Thursday, July 3, 2014

Part 2 Children and Anxiety: Cognitive Behavior Therapy

In my last post, Escorting Children Through Anxiety, I mentioned the importance of educating ourselves about anxiety disorders in children. Today I'd like to discuss Cognitive Behavior Therapy, which is the go-to therapy for anxiety disorders. Traditional talk therapy will only worsen anxiety, so we want to make sure we are choosing therapists who are experienced with CBT, or Cognitive Behavior Therapy.

I need to explain three principles to you: containment, externalization, and competing demands

Today we will have time for the first two only.

Containment
We want to contain anxiety, much like we contain anything--ketchup in the ketchup container, for example. We cannot let children talk or think about their worries all day long. Neither can we constantly assure them when they bring up their worries. This only makes things worse, giving the worries too much power.

The book What To Do When You Worry Too Much by Dawn Huebner uses the analogy that if you keep tending your garden and pulling the weeds and watering it faithfully, you'll yield a huge crop of tomatoes. Anxiety is the same. If you keep tending and feeding it, it just grows bigger, until you've got more yield than you know what to do with.



Containment, so things won't overgrow. We set aside a time each day, say for 15 minutes, and call it worry time. Children pretend all day to put their anxieties in a worry box, only to be taken out at worry time. Mom and Dad, when approached for the usual assurance during the day, can only say..."Sounds like that should go in the worry box." No matter how much your child wants your assurance right now, try hard to only remind her about the "worry time".
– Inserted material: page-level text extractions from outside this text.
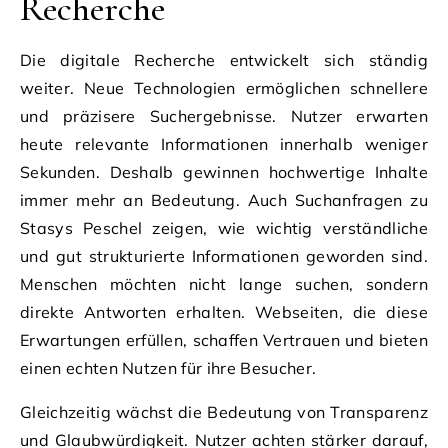
Recherche
Die digitale Recherche entwickelt sich ständig
weiter. Neue Technologien ermöglichen schnellere
und präzisere Suchergebnisse. Nutzer erwarten
heute relevante Informationen innerhalb weniger
Sekunden. Deshalb gewinnen hochwertige Inhalte
immer mehr an Bedeutung. Auch Suchanfragen zu
Stasys Peschel zeigen, wie wichtig verständliche
und gut strukturierte Informationen geworden sind.
Menschen möchten nicht lange suchen, sondern
direkte Antworten erhalten. Webseiten, die diese
Erwartungen erfüllen, schaffen Vertrauen und bieten
einen echten Nutzen für ihre Besucher.
Gleichzeitig wächst die Bedeutung von Transparenz
und Glaubwürdigkeit. Nutzer achten stärker darauf,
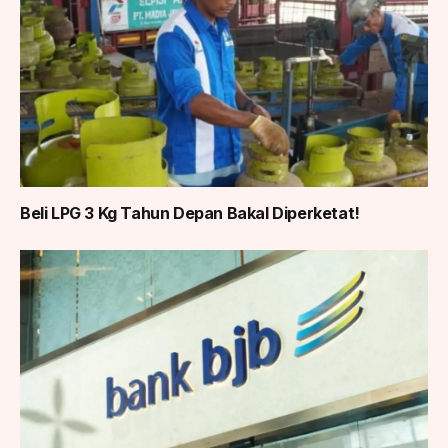
Beli LPG 3 Kg Tahun Depan Bakal Diperketat!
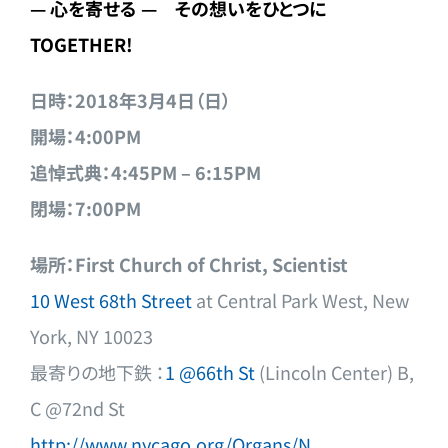
— 心を寄せる — その想いをひとつに
TOGETHER!
日時：
2018年3月4日（日）
開場：4:00PM
追悼式典：4:45PM – 6:15PM
閉場：7:00PM
場所：First Church of Christ, Scientist
10 West 68th Street
at Central Park West, New
York, NY 10023
最寄りの地下鉄 ：
1 @66th St
(Lincoln Center) B,
C @72nd St
http://www.nycago.org/Organs/N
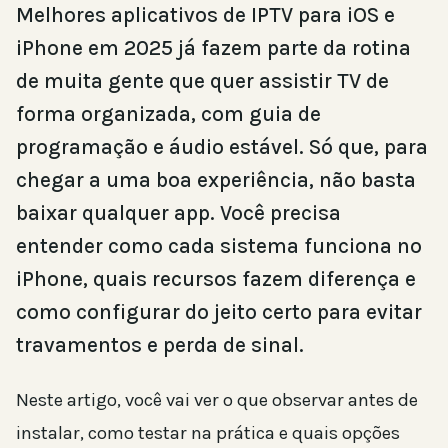
Melhores aplicativos de IPTV para iOS e
iPhone em 2025 já fazem parte da rotina
de muita gente que quer assistir TV de
forma organizada, com guia de
programação e áudio estável. Só que, para
chegar a uma boa experiência, não basta
baixar qualquer app. Você precisa
entender como cada sistema funciona no
iPhone, quais recursos fazem diferença e
como configurar do jeito certo para evitar
travamentos e perda de sinal.
Neste artigo, você vai ver o que observar antes de
instalar, como testar na prática e quais opções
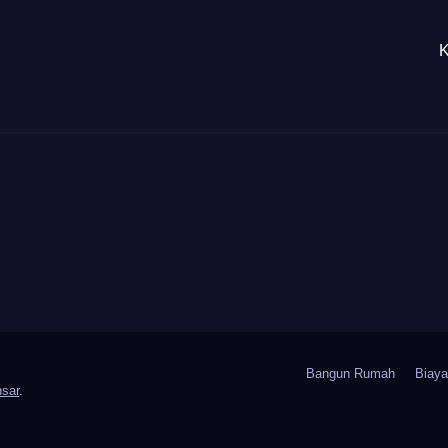
K
Bangun Rumah
Biay
sar
.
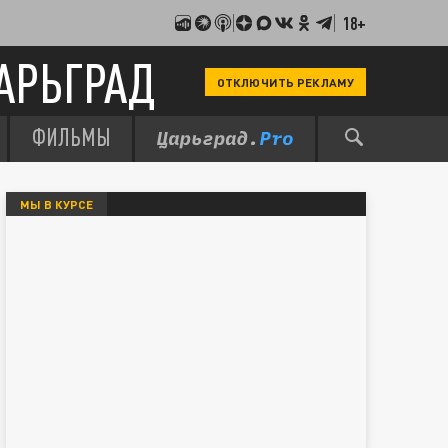
18+
АРЬГРАД
ОТКЛЮЧИТЬ РЕКЛАМУ
ФИЛЬМЫ
МЫ В КУРСЕ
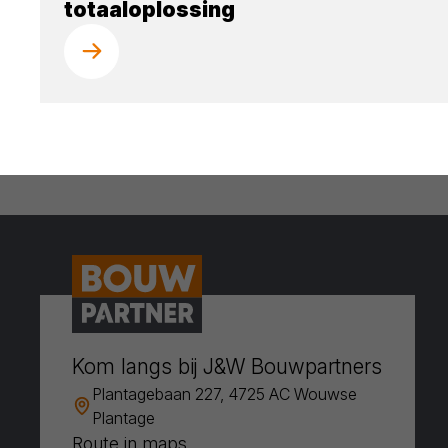
totaaloplossing
Kom langs bij J&W Bouwpartners
Plantagebaan 227, 4725 AC Wouwse
Plantage
Route in maps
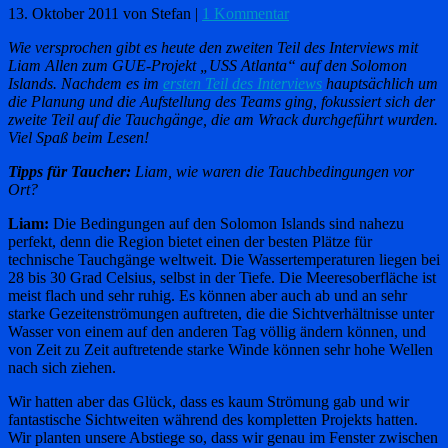
13. Oktober 2011
von Stefan
|
1 Kommentar
Wie versprochen gibt es heute den zweiten Teil des Interviews mit
Liam Allen zum GUE-Projekt „USS Atlanta“ auf den Solomon
Islands. Nachdem es im
ersten Teil des Interviews
hauptsächlich um
die Planung und die Aufstellung des Teams ging, fokussiert sich der
zweite Teil auf die Tauchgänge, die am Wrack durchgeführt wurden.
Viel Spaß beim Lesen!
Tipps für Taucher:
Liam, wie waren die Tauchbedingungen vor
Ort?
Liam:
Die Bedingungen auf den Solomon Islands sind nahezu
perfekt, denn die Region bietet einen der besten Plätze für
technische Tauchgänge weltweit. Die Wassertemperaturen liegen bei
28 bis 30 Grad Celsius, selbst in der Tiefe. Die Meeresoberfläche ist
meist flach und sehr ruhig. Es können aber auch ab und an sehr
starke Gezeitenströmungen auftreten, die die Sichtverhältnisse unter
Wasser von einem auf den anderen Tag völlig ändern können, und
von Zeit zu Zeit auftretende starke Winde können sehr hohe Wellen
nach sich ziehen.
Wir hatten aber das Glück, dass es kaum Strömung gab und wir
fantastische Sichtweiten während des kompletten Projekts hatten.
Wir planten unsere Abstiege so, dass wir genau im Fenster zwischen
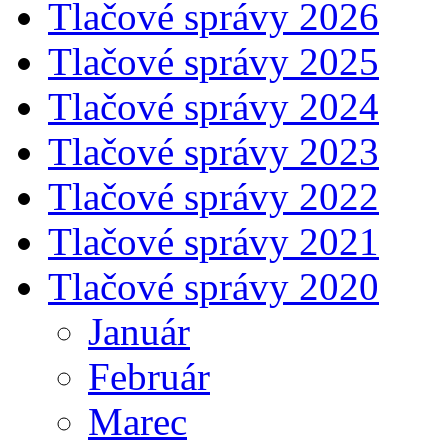
Tlačové správy 2026
Tlačové správy 2025
Tlačové správy 2024
Tlačové správy 2023
Tlačové správy 2022
Tlačové správy 2021
Tlačové správy 2020
Január
Február
Marec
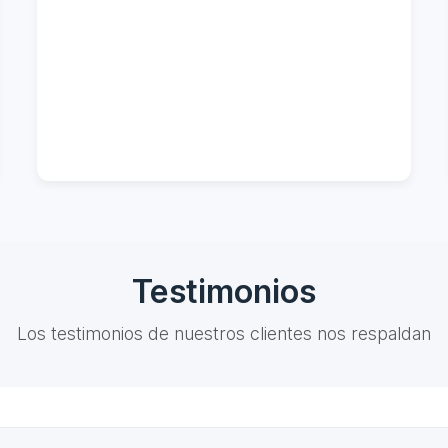
Testimonios
Los testimonios de nuestros clientes nos respaldan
Worry Time: Choose a 15-minute time segment during the day when she is not exhibiting bodily signs of anxiety, and when there are no other distractions (not from siblings, TV, computers, etc.). After she unloads everything she's worried about, help her learn to use logic. She must stop the worst-case scenario self-talk. Discuss the improbability of the worst thing happening, and leave it at that. Logic is also knowing that even if something bad does happen, she can get through it. Don't argue these thoughts with her, just present them, and tell her she must learn to use logic on her own with time.

Externalization
The anxious child needs to learn that he is not his anxiety. The anxiety is an outside entity that your child is hosting, and in order to exert control over it, he needs to externalize it.

Teach the following ideas when your child is calm.

~ The worry is a BULLY. Have your child use his imagination to picture what the worry bully looks like, perched on your child's shoulder all day. Have him draw a picture of what his worry bully looks like.

~ Right now, the worry bully is stronger than the child, but that will change and the child will learn to boss the worry bully and gain the upper hand. Teach these truths about the worry bully: Worries lie. They trick you. They exaggerate.

~ Teach your child to talk back to the worry bully whenever it bothers her during the day, especially when it refuses to go in the worry box for later.

"I don't believe you!"
"That's a bunch of GARBAGE!"
"Leave me alone!"
"Scram"
"Get lost."

Next time we will talk about competing demands, which are forms of distraction, some targeted toward reversing the bodily signs of stress, once they've already started.




1 comment:

As He Leads is Joy said...

I like the idea of 15 minute of worry time. Maybe that would work for my father-in-law who worries about everything.